The most dangerous aspect of the charter is the grievance mechanism: Investor-State Dispute Settlement. It enables a corporation to sue a country for decisions that may negatively impact their profits. Companies are even applying it to challenge progressive national climate policies, such as phasing out coal (Netherlands), banning off-shore oil drilling projects (Italy), or laws that put an end to fossil fuel extraction (France).

The Investor-State Dispute Settlement is a parallel system that can be used to bypass domestic courts, and national and EU law. Indeed, the Energy Charter is the treaty most invoked for investor-state arbitration, including the RWE case.

The Energy Charter Treaty is now the target of a campaign organized by a broad coalition of activist groups, including the Transnational Institute and Corporate Europe Observatory, both partly funded by the Open Society Foundations. Over a million people have signed a petition calling on the EU and its member states to withdraw from the treaty altogether, highlighting that “it allows coal, oil, and gas corporations to obstruct the transition to a clean energy future.”

Similar provisions are found in thousands of trade and investment agreements between an investor’s home country and the countries that host their operations.

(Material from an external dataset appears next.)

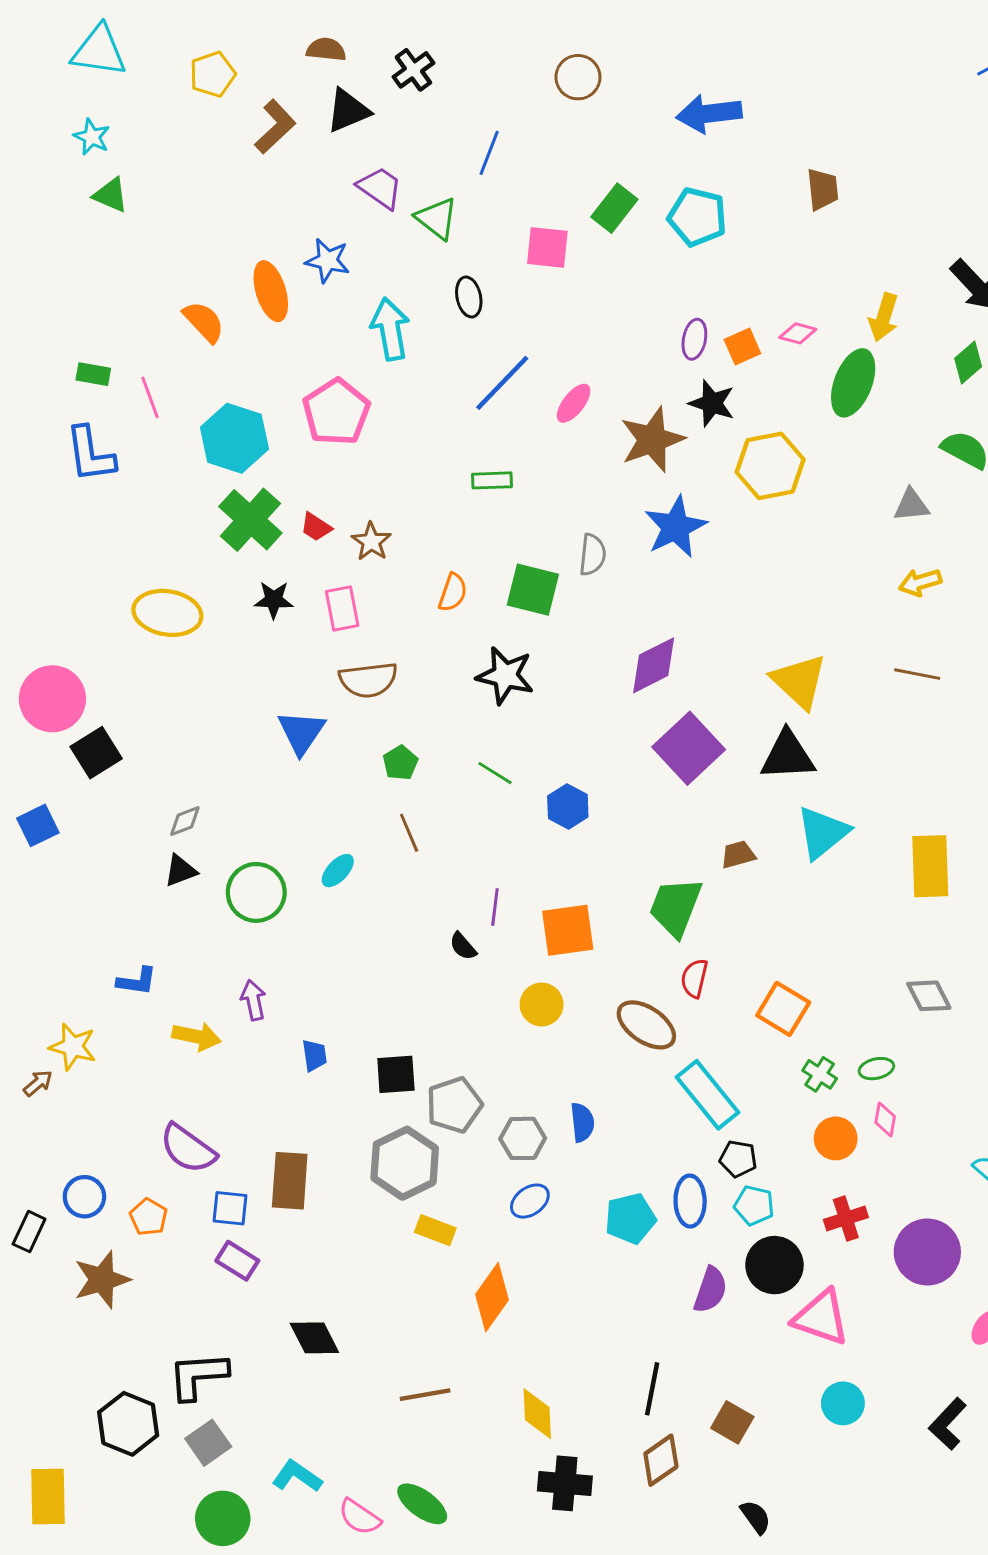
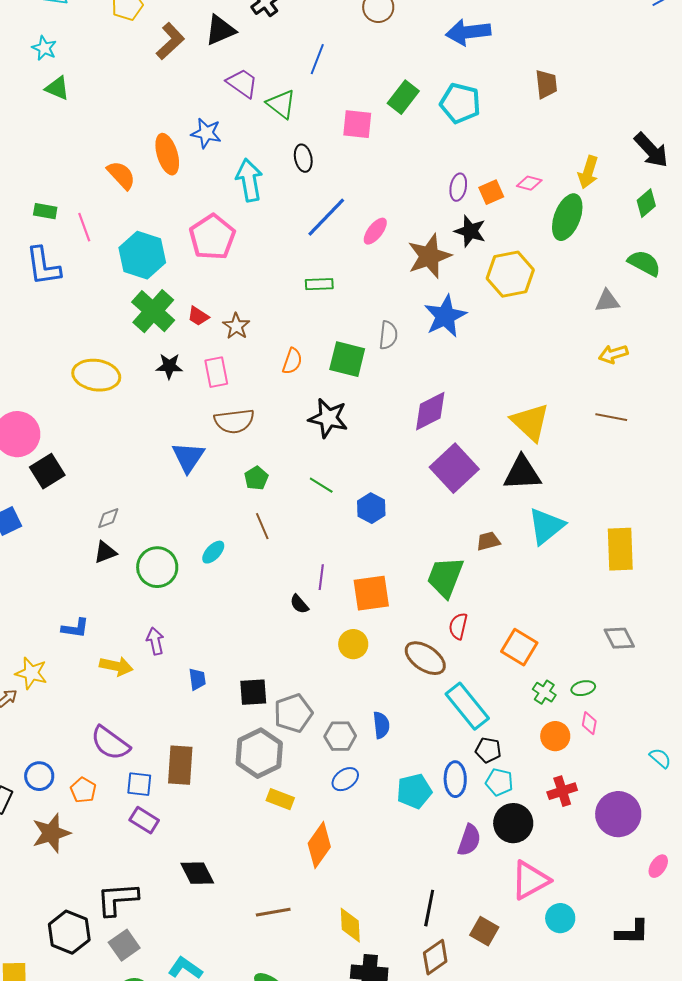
pink triangle: (821, 1317) -> (530, 880), moved, turned -48
black L-shape: (948, 1424) -> (632, 932), turned -132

Critics have long argued against the Investor-State Dispute Settlement system in global trade deals, arguing that the structure inherently favors foreign companies because they are the only stakeholders that can use it to initiate claims.

More profoundly, it can hinder countries’ ability, for example, to advance policies to protect people and the planet, including labor rights, Indigenous rights, or environmental protections that follow through on their climate pledges. In one recent example, Peru lifted highway tolls in response to the COVID-19 pandemic, which led to threats of Investor-State Dispute Settlement litigation by the foreign operators—despite the pressing and urgent threat to public wellbeing.

The status of the Energy Charter under EU law (and, in consequence, the RWE case) remains unclear. Recently, the advocate general of the Court of Justice of the European Union questioned the legality of the Energy Charter Treaty in a case before the court, saying “ISDS in intra-EU disputes is indeed not allowed under EU law”. This opinion highlights the manner in which ISDS is exploited by Western companies to challenge developing countries, but prohibits it within their own region.

The climate crisis is bringing Investor-State Dispute Settlement mechanisms back in the public eye in Europe—especially since negotiations are underway to “modernize” the Energy Charter Treaty. Unfortunately, this includes an effort to expand its membership to energy producers in Latin America, Africa, and Asia. Members of the Energy Charter Treaty need to recognize that the world has changed. The pressures of the climate crisis demand that governments make bold decisions about their energy policies, including to meet their emission commitments under international agreements.

It is long overdue that we rethink the goals of trade and investment agreements. Investor-State Dispute Settlement provisions do not protect public interest, nor do they promote equitable trade and investment. It is time for a new approach.